A - リボンカット / Ribbon Cut 解説 by admin
Claude 4.6 Opus (Thinking)Overview
This problem asks you to find the number of parts obtained when cutting each ribbon to a specified length. If the leftover piece is at least half the specified length, it counts as an additional part.
Analysis
This is a straightforward problem where each ribbon can be computed independently.
Understanding through concrete examples:
Ribbon length \(L = 25\), specified part length \(T = 7\):
- \(\lfloor 25 / 7 \rfloor = 3\) parts can be cut (using \(7 + 7 + 7 = 21\) millimeters)
- Leftover \(R = 25 \bmod 7 = 4\) millimeters
- \(\lfloor T / 2 \rfloor = \lfloor 7 / 2 \rfloor = 3\)
- \(R = 4 \geq 3\), so the leftover can also be used as a part → 4 parts
Ribbon length \(L = 20\), specified part length \(T = 7\):
- \(\lfloor 20 / 7 \rfloor = 2\) parts, leftover \(R = 6\)
- \(\lfloor 7 / 2 \rfloor = 3\), \(R = 6 \geq 3\) → 3 parts
Ribbon length \(L = 14\), specified part length \(T = 7\):
- \(\lfloor 14 / 7 \rfloor = 2\) parts, leftover \(R = 0\)
- No leftover remains (\(R = 0\)), so no addition → 2 parts
Ribbon length \(L = 2\), specified part length \(T = 7\):
- \(\lfloor 2 / 7 \rfloor = 0\) parts, leftover \(R = 2\)
- \(\lfloor 7 / 2 \rfloor = 3\), \(R = 2 < 3\) → 0 parts
Is a naive approach sufficient?
Since we only need to compute one division and one modulo operation for each of the \(N\) ribbons, \(O(N)\) is fast enough. Although \(L_i, T_i\) can be as large as \(10^{18}\), Python natively supports arbitrary-precision integers, so there is no concern about overflow.
Algorithm
For each ribbon \(i\), do the following:
- Compute the quotient \(q = \lfloor L_i / T_i \rfloor\) and the remainder \(R_i = L_i \bmod T_i\).

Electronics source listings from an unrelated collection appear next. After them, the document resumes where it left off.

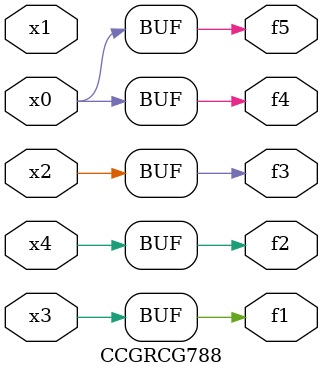
<source format=v>
module CCGRCG788(
	input x0, x1, x2, x3, x4,
	output f1, f2, f3, f4, f5
);
	assign f1 = x3;
	assign f2 = x4;
	assign f3 = x2;
	assign f4 = x0;
	assign f5 = x0;
endmodule

</source>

- If \(R_i > 0\) and \(R_i \geq \lfloor T_i / 2 \rfloor\), then the number of parts is \(q + 1\).
- Otherwise (no leftover, or the leftover is too short), the number of parts is \(q\).
The check \(R_i > 0\) in the condition is important. When \(R_i = 0\) (i.e., it divides evenly), we should not count an additional part even in the case where \(\lfloor T_i / 2 \rfloor = 0\) (when \(T_i = 1\)).
Complexity
- Time complexity: \(O(N)\) — constant-time computation for each ribbon
- Space complexity: \(O(N)\) — storing results in a list for output
Implementation Notes
Output optimization: Calling
print\(N\) times can be slow, so we accumulate the results in a list and output them all at once using'\n'.join(...).Input optimization: Using
sys.stdin.readlineallows for fast reading of large inputs.Integer overflow: In languages like C++, since \(L_i, T_i\) can be up to \(10^{18}\), multiplication could overflow even with
long long. In Python, however, there is no limit on integer size, so computations can be done directly.Condition ordering: Writing
r > 0beforer >= T // 2in the conditionr > 0 and r >= T // 2prevents a bug where, when \(T = 1\) and \(\lfloor T/2 \rfloor = 0\), an extra part would be incorrectly added even though there is no leftover.Source Code
import sys
input = sys.stdin.readline
N = int(input())
out = []
for _ in range(N):
L, T = map(int, input().split())
q = L // T
r = L % T
if r > 0 and r >= T // 2:
out.append(q + 1)
else:
out.append(q)
print('\n'.join(map(str, out)))
This editorial was generated by claude4.6opus-thinking.